Experimental and theoretical investigation of 3,3′-diamino dipropyl amine: Highly efficient corrosion inhibitor for carbon steel in 2 N HCl at normal and elevated temperatures

Abstract

3,3′-diaminidipropylamine (DADPA) was investigated as anti-pitting and anti-cracking agent for carbon steel (CS) in 2 N HCl at three temperatures. Different electrochemical and surface characterization techniques were used. Molecular Dynamics Simulation (MDS) and Frontier Molecular Orbital (FMO) studies were carried out by Density Functional Theory (DFT). The kinetic and thermochemical parameters like hardness, electrophilicity, nucleophilicity, electron donating and accepting tendency, work function, back donation energy, Proton Affinity (PA), Carbon steel/DADPA interaction energy, binding energies, etc., were investigated and discussed at length. Frequency calculation on geometry optimized structure was carried out to obtain IR spectra.
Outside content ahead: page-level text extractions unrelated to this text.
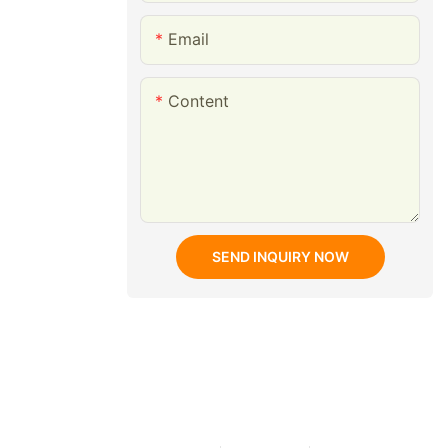
Email
Content
SEND INQUIRY NOW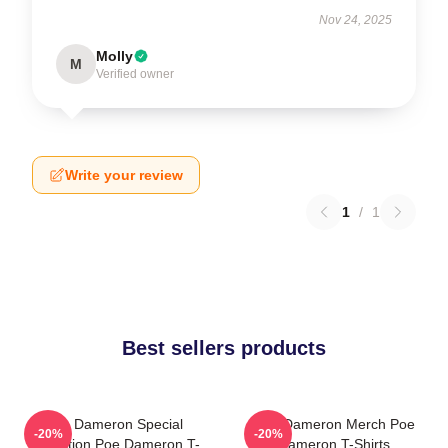
Nov 24, 2025
Molly
M
Verified owner
Write your review
1
/
1
Best sellers products
Poe Dameron Special
Poe Dameron Merch Poe
-20%
-20%
Collection Poe Dameron T-
Dameron T-Shirts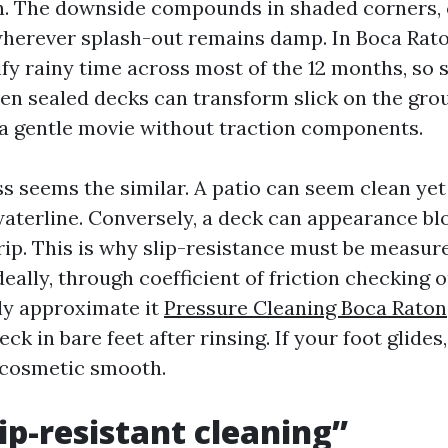
on. The downside compounds in shaded corners, 
wherever splash-out remains damp. In Boca Rat
fy rainy time across most of the 12 months, so 
Even sealed decks can transform slick on the gr
 a gentle movie without traction components.
ss seems the similar. A patio can seem clean yet 
waterline. Conversely, a deck can appearance b
rip. This is why slip-resistance must be measu
eally, through coefficient of friction checking o
ly approximate it
Pressure Cleaning Boca Raton
eck in bare feet after rinsing. If your foot glides
 cosmetic smooth.
ip-resistant cleaning”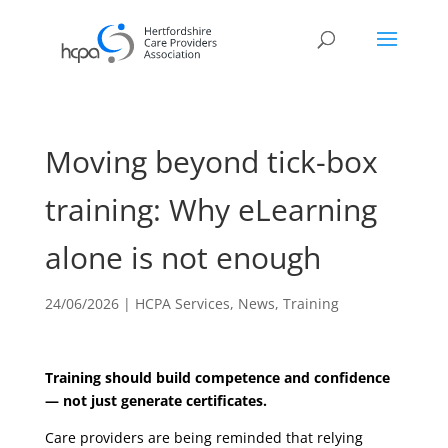
Moving beyond tick-box
training: Why eLearning
alone is not enough
24/06/2026
|
HCPA Services
,
News
,
Training
Training should build competence and confidence
— not just generate certificates.
Care providers are being reminded that relying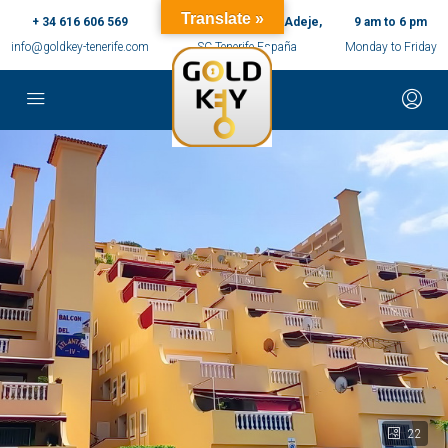
Translate »
+ 34 616 606 569
c/ Ernesto Sarti,10, Adeje,
9 am to 6 pm
info@goldkey-tenerife.com
SC Tenerife España
Monday to Friday
22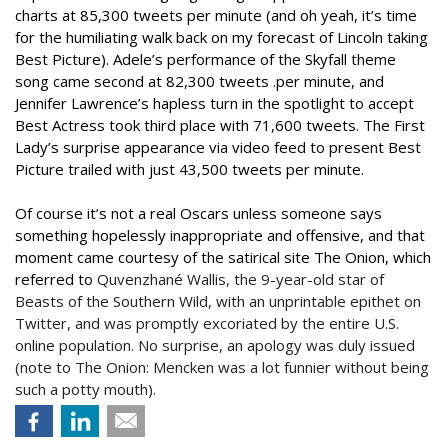
charts at 85,300 tweets per minute (and oh yeah, it’s time
for the humiliating walk back on my forecast of Lincoln taking
Best Picture). Adele’s performance of the Skyfall theme
song came second at 82,300 tweets .per minute, and
Jennifer Lawrence’s hapless turn in the spotlight to accept
Best Actress took third place with 71,600 tweets. The First
Lady’s surprise appearance via video feed to present Best
Picture trailed with just 43,500 tweets per minute.
Of course it’s not a real Oscars unless someone says
something hopelessly inappropriate and offensive, and that
moment came courtesy of the satirical site The Onion, which
referred to
Quvenzhané Wallis, the 9-year-old star of
Beasts of the Southern Wild, with an unprintable epithet on
Twitter, and was promptly excoriated by the entire U.S.
online population. No surprise, an apology was duly issued
(note to The Onion: Mencken was a lot funnier without being
such a potty mouth).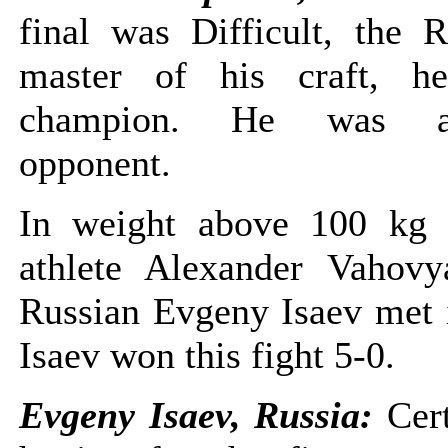
final was Difficult, the R
master of his craft, h
champion. He was a 
opponent.
In weight above 100 kg 
athlete Alexander Vahov
Russian Evgeny Isaev met i
Isaev won this fight 5-0.
Evgeny Isaev, Russia:
Cer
The mechanism of inhibition was investigated both by the theoretical and experimental techniques. DADPA shows 86.43% corrosion inhibition efficiency for CS in 2 N HCl and was proved to be a very good anti-pitting and anti-cracking agent for CS at normal and high temperatures. The Biochemical Oxygen Demand (BOD), Chemical Oxygen Demand (COD), and BOD/COD ratio of wastewater was found to be with in the permissible limit.